Monday, September 15, 2008

What is the derivatives market?

Derivatives are a type of financial instruments or securities that do not have any value on their own.  Their value comes from (is derived from) the value of some other thing.  The derivatives market is the market in which people buy and sell derivatives.


Derivatives do not include things like stocks in companies, barrels of oil, or mortgages on houses.  These things have value on their own.  Instead, derivatives are securities that are based on those types of things that have inherent value.  One example of a derivative would be a futures contract.  Imagine that you and I agree on a futures contract in oil.  Our contract specifies that I will deliver a certain amount of oil to you on a specific date that is relatively far in the future.  It says how much you will pay for the oil on that date.  In general, I am betting that the price of oil will drop between now and then while you are betting that it will go up.  That futures contract is a derivative.  It has value because it is worth (depending on what you think the price of oil will do) the opportunity to buy the oil at the specified price or the opportunity to sell the oil at that price.  However, its value is based on the value of the oil itself, not on the inherent value of the contract.

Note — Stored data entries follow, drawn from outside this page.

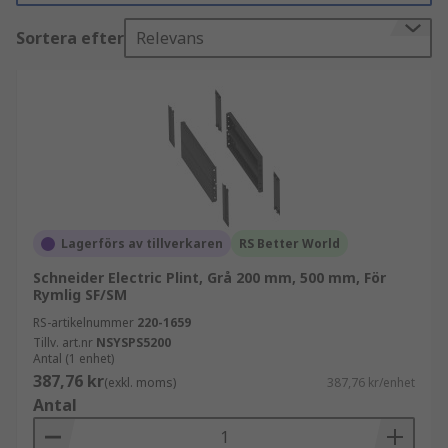
enkel kabelåtkomst för installation och pågående
kabelunderhåll inom inneslutningen. Plintar
Sortera efter
Relevans
finns i en rad olika material, storlekar och färger,
alla relaterade till dina individuella krav. Vissa
plintbaser har justerbara fötter och avtagbara
lock för att möjliggöra åtkomst från alla sidor.
Vissa är fästa på en vägg och andra är mobila,
med en begränsad lastkapacitet.
Lagerförs av tillverkaren
RS Better World
Schneider Electric Plint, Grå 200 mm, 500 mm, För
Rymlig SF/SM
RS-artikelnummer
220-1659
Tillv. art.nr
NSYSPS5200
Antal (1 enhet)
387,76 kr
(exkl. moms)
387,76 kr/enhet
Antal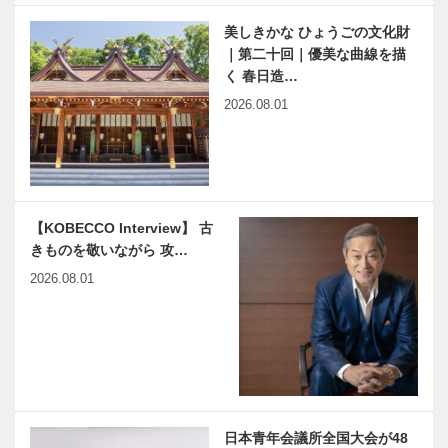
美しきかな ひょうごの文化財
｜第二十回｜優美な曲線を描
く 春日造…
神戸のカクシ
７月１日は
2026.08.01
ボタン 第四
「みなとまち
十四回 淡路
神戸ビールの
島のスター達
日」
が鉄板の上で
競演
【KOBECCO Interview】 古
きものを敬いながら 攻…
2026.08.01
日本青年会議所全国大会が48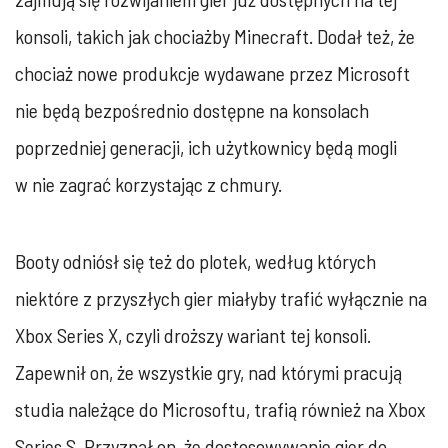
konsoli, takich jak chociażby Minecraft. Dodał też, że
chociaż nowe produkcje wydawane przez Microsoft
nie będą bezpośrednio dostępne na konsolach
poprzedniej generacji, ich użytkownicy będą mogli
w nie zagrać korzystając z chmury.
Booty odniósł się też do plotek, według których
niektóre z przyszłych gier miałyby trafić wyłącznie na
Xbox Series X, czyli droższy wariant tej konsoli.
Zapewnił on, że wszystkie gry, nad którymi pracują
studia należące do Microsoftu, trafią również na Xbox
Series S. Przyznał on, że dostosowywanie gier do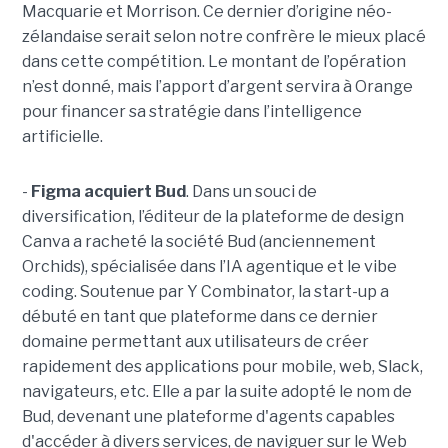
Macquarie et Morrison. Ce dernier d’origine néo-
zélandaise serait selon notre confrère le mieux placé
dans cette compétition. Le montant de l’opération
n’est donné, mais l’apport d’argent servira à Orange
pour financer sa stratégie dans l’intelligence
artificielle.
-
Figma acquiert Bud
. Dans un souci de
diversification, l’éditeur de la plateforme de design
Canva a racheté la société Bud (anciennement
Orchids), spécialisée dans l’IA agentique et le vibe
coding. Soutenue par Y Combinator, la start-up a
débuté en tant que plateforme dans ce dernier
domaine permettant aux utilisateurs de créer
rapidement des applications pour mobile, web, Slack,
navigateurs, etc. Elle a par la suite adopté le nom de
Bud, devenant une plateforme d'agents capables
d'accéder à divers services, de naviguer sur le Web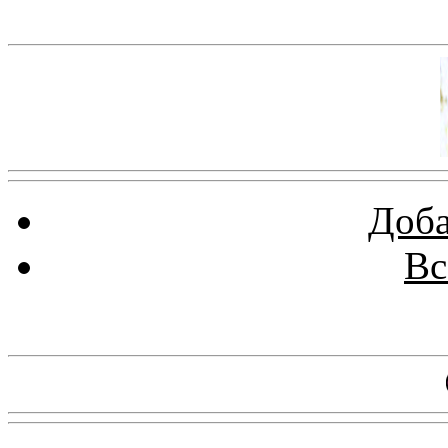
Баннер 100х100
Доба
Вс
Баннеры 88х31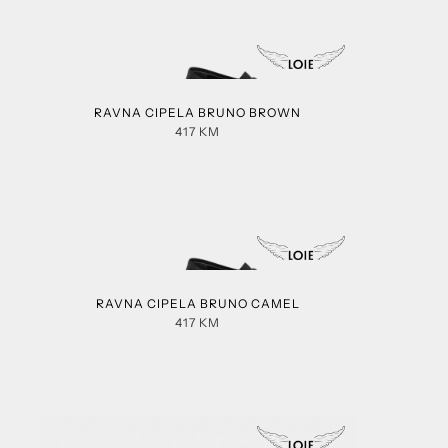
RAVNA CIPELA BRUNO BROWN
417
KM
RAVNA CIPELA BRUNO CAMEL
417
KM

The derivatives market is the market in which people buy and sell these financial instruments.  You might, for example, decide that you made a bad deal or you might simply want to make some cash now and so you decide to sell the contract to someone else.  They will buy because they believe that the price of oil will go up in the future.  People can and do buy and sell these types of contracts all the time.  These transactions make up the derivatives market.